キヨシは令和から昭和に行って、やたら元気になったようです。令和では不登校だったのに、短ランボンタンに制服をアレンジし、毎日中学に登校。若者は順応が早いですね。坂元愛登という役者が演じています。

妙に小川先生と渚が心惹かれあってしまう理由は、だんだんと明らかになります。ムッチ先輩は秋津くんのお父さんだったことが早めに分かるわけですが。(一人二役ですしね)

また3話でキヨシの父と令和で出会う小川先生。なんとキヨシの父は、教え子の井上くんだったわけで…。井上氏は、小川先生の一言で、タイムマシンを開発することを志して、成功させたのだというわけだったのです。

井上氏はタイムパラドクスを避けるため、誰かの存在を脅かすような未来人と過去人の関わりあいには「ビリビリ~!!」となると教えてくれる。

まさに渚と小川先生が接近すると「ビリビリ~!!」となることから、渚は何かを察知し、「父と会ってください」と小川先生に宣言。

そして4話の最期に現れたのが…古田新太。渚の父親役が古田新太さん。なぜか泣いていて…。

5話で渚の父親についてはいろいろ分かってきます。若いころはディスコの黒服だったそうで。その時代の父親は、錦戸亮が演じ、ダンスシーンはお手のものという感じですが、今でも踊れる!と新太さんが踊るんで、そこでも爆笑してしまいました。

今は、テイラー(仕立屋)なわけですが、いろいろ事情が分かってくると、「小川さんって私の○○なんです」ってなぎさっちが伝えるってことだよね!「それで現代の純子はどこに?」問題に発展するわけですが…そこはつらい話になるので、見ていただきたい。

テレビ局のお仕事 今・昔

テレビドラマでテレビの場面が出てくると、詳しく知っているから、制作するための苦労が少ないのだろうと思ったりします。また、今のテレビにはないものが昔はテレビ放送されていたということを宮藤官九郎は強く言いたいのかなあと思います。

情報番組担当の渚ですが、番組のメインMCの不倫スキャンダルで収録がてんやわんやになる第3話。代打に立った八嶋智人さん(本人役)と総合演出役の山本耕二さんのやりとりなどはテレビを知っているだけにリアルなんでしょう。

一方で、昭和に戻った小川先生、純子が深夜のお色気番組に出場するっていうので、保護者として、ズッキー(秋山竜次)というケーシー高峰さんを彷彿させる医者のコスプレ?をした人気司会者の番組観覧をする。
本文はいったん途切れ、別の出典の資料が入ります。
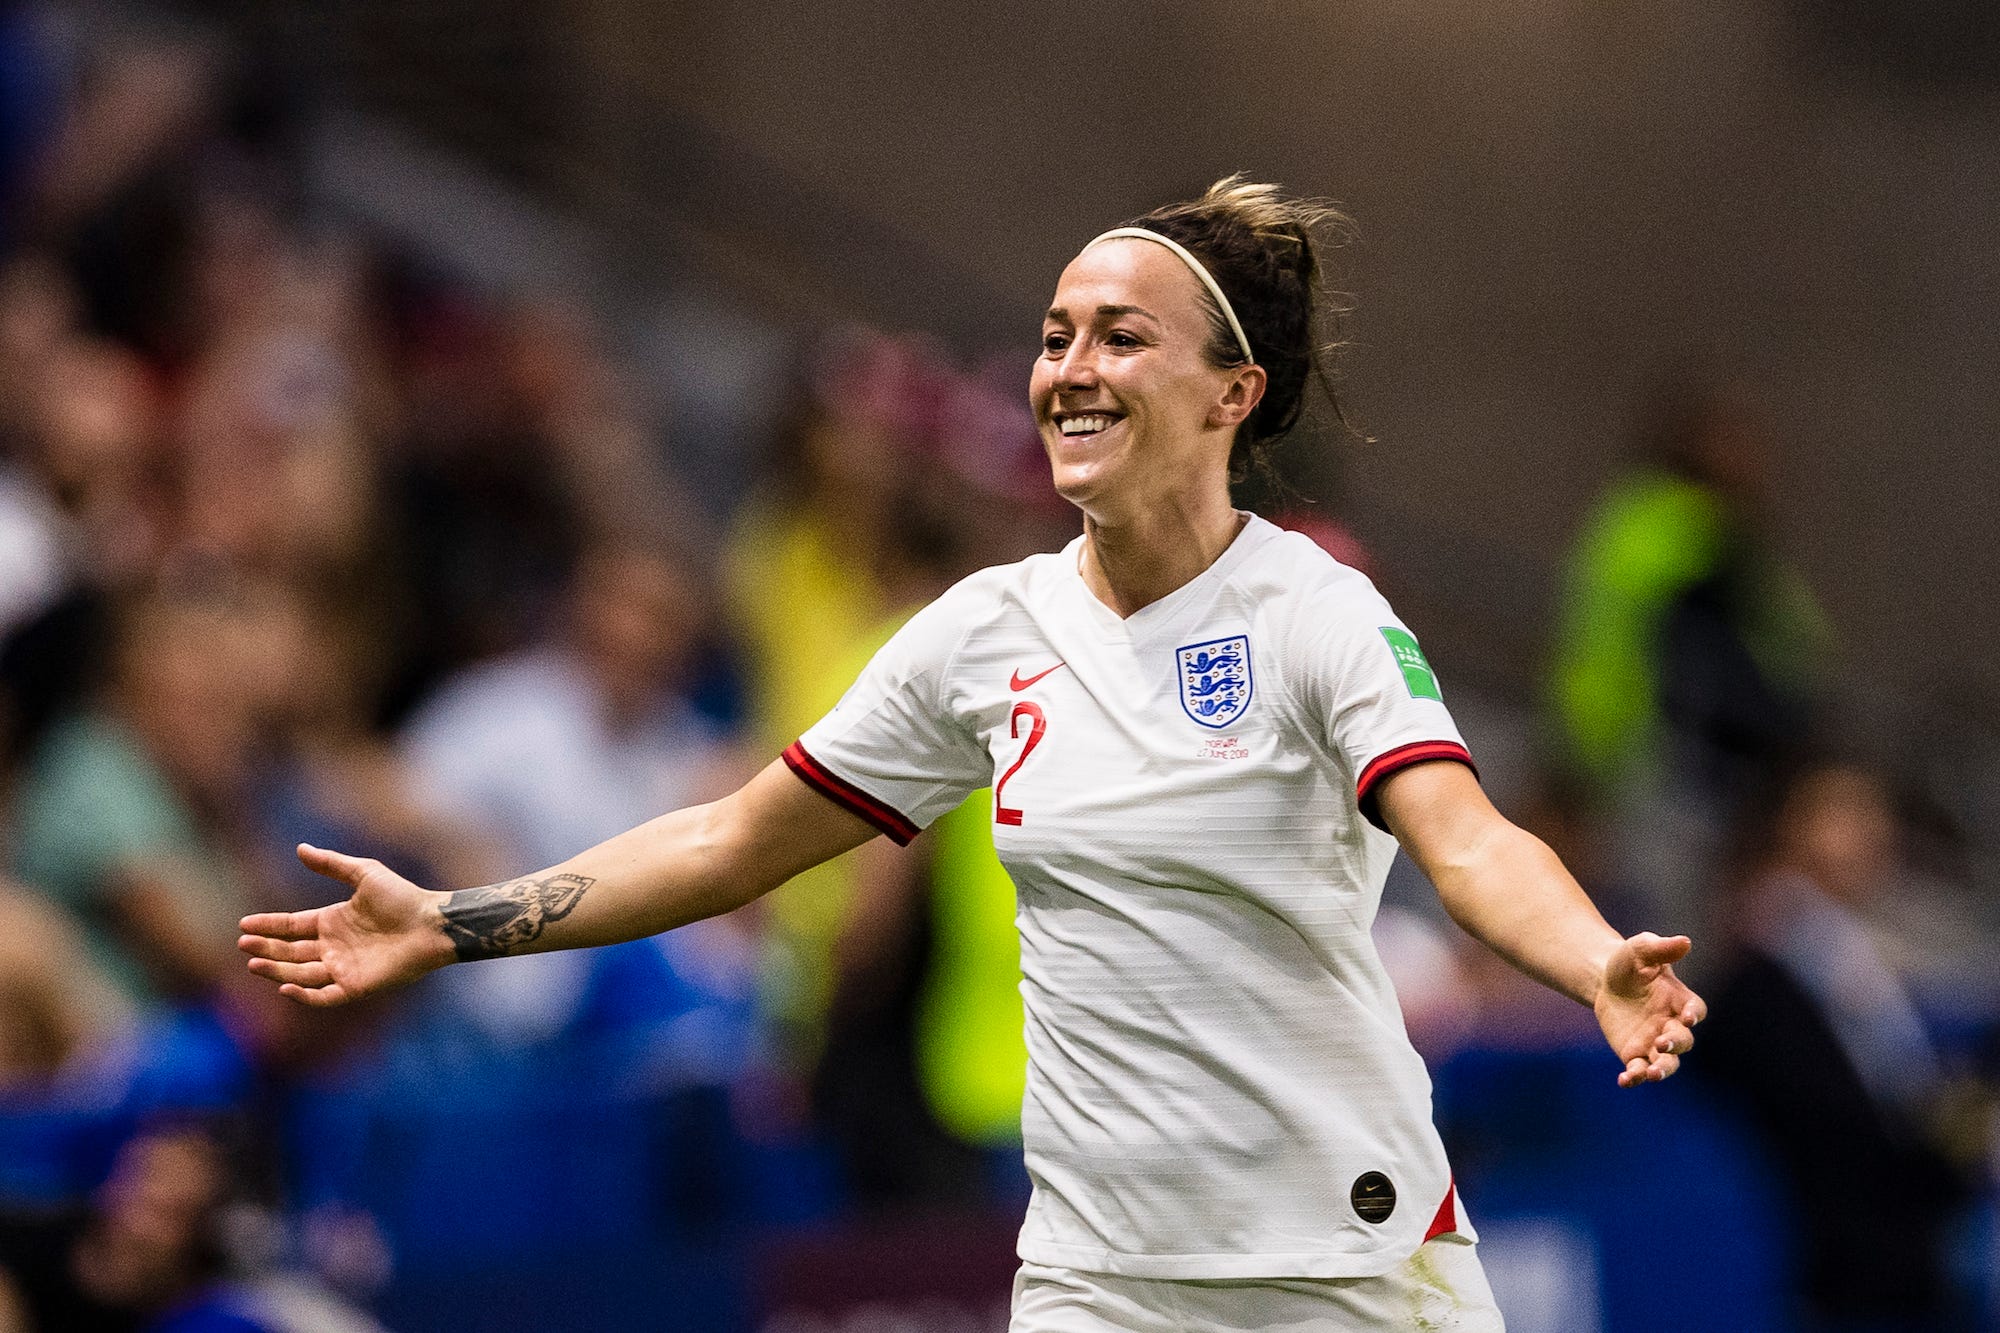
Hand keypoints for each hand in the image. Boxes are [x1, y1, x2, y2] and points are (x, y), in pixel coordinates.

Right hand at [238, 845, 451, 1006]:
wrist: (432, 923)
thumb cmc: (404, 897)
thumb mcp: (365, 873)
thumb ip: (332, 865)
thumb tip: (300, 848)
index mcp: (332, 922)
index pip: (292, 927)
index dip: (268, 926)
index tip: (244, 924)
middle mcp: (333, 947)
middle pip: (290, 952)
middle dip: (266, 949)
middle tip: (243, 945)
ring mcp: (343, 968)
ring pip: (300, 974)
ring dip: (276, 971)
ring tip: (253, 963)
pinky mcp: (356, 986)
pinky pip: (324, 996)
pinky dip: (304, 994)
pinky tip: (285, 986)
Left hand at [1594, 932, 1706, 1086]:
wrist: (1604, 979)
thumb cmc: (1630, 962)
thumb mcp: (1641, 949)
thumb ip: (1661, 947)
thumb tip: (1684, 941)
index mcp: (1679, 999)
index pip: (1696, 1010)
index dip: (1695, 1014)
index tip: (1688, 1017)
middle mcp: (1671, 1024)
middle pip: (1683, 1041)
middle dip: (1675, 1044)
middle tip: (1661, 1043)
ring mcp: (1654, 1041)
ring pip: (1666, 1062)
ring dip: (1662, 1069)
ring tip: (1652, 1073)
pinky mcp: (1634, 1053)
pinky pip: (1638, 1070)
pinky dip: (1634, 1077)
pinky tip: (1625, 1080)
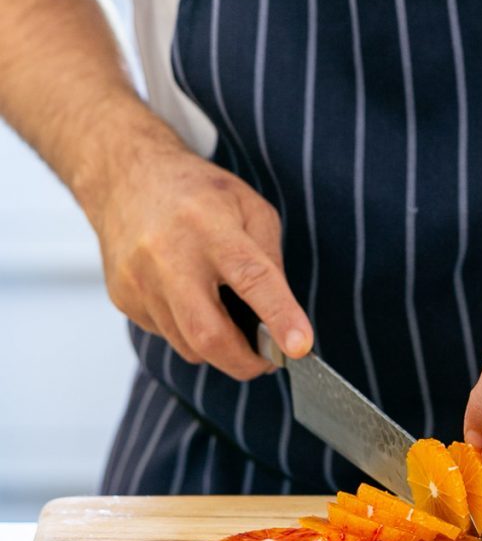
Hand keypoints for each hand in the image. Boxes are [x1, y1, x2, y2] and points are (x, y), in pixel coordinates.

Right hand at [88, 143, 312, 379]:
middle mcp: (168, 255)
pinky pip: (168, 335)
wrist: (125, 177)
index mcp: (208, 225)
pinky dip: (189, 332)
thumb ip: (270, 261)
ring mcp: (139, 280)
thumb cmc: (197, 194)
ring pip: (188, 345)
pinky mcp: (123, 299)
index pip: (251, 278)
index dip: (279, 317)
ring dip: (218, 347)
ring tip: (228, 319)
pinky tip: (190, 300)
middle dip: (245, 362)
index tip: (299, 347)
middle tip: (266, 361)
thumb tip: (282, 318)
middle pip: (208, 334)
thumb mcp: (250, 208)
ズッキーさんのセクハラ行動が止まらないので、小川先生はイライラ。(令和に行ってしまって、向こうの価値観に染まったのだろうかと自分でも驚いている小川先生)

しかし、収録中に熱中症のような症状で倒れる純子にズッキーさんは、見事に紳士的に対応するという場面もあって、みんなちゃんと「仕事としてやっている」という描き方でした。

4話でも、テレビ収録の場面がありましたね。ラブシーンに関して、タレントの希望にそった演出を調整する係の人(インティマシーコーディネーター)なども出てきていました。さすがテレビのことは詳しい。

あと…カウンセラー室の「地獄のオガワ」にみんなが相談しにくるシーンは毎回面白いです。「ドラマのタイトルのジェンダー問題」とか。今だったら「男女七人夏物語」⇒「人間七人夏物語」でないととか…いやいや七人ってあったら人間じゃない?

6話からも楽しみです

いよいよ純子も未来へやってくるとのことで…。

タイムマシーンが気がるに使われていくのでしょうか。タイムパラドクスが起こってしまわないだろうか?などと心配しています。

未来を知ってしまったのに、それでも過去を今までと同じ熱量で生きることができるのだろうかとか、考えます。

昭和と令和の文化比較はいったんおさまって、SF色が強くなっていきそう。最後まで楽しみにしてみてみます。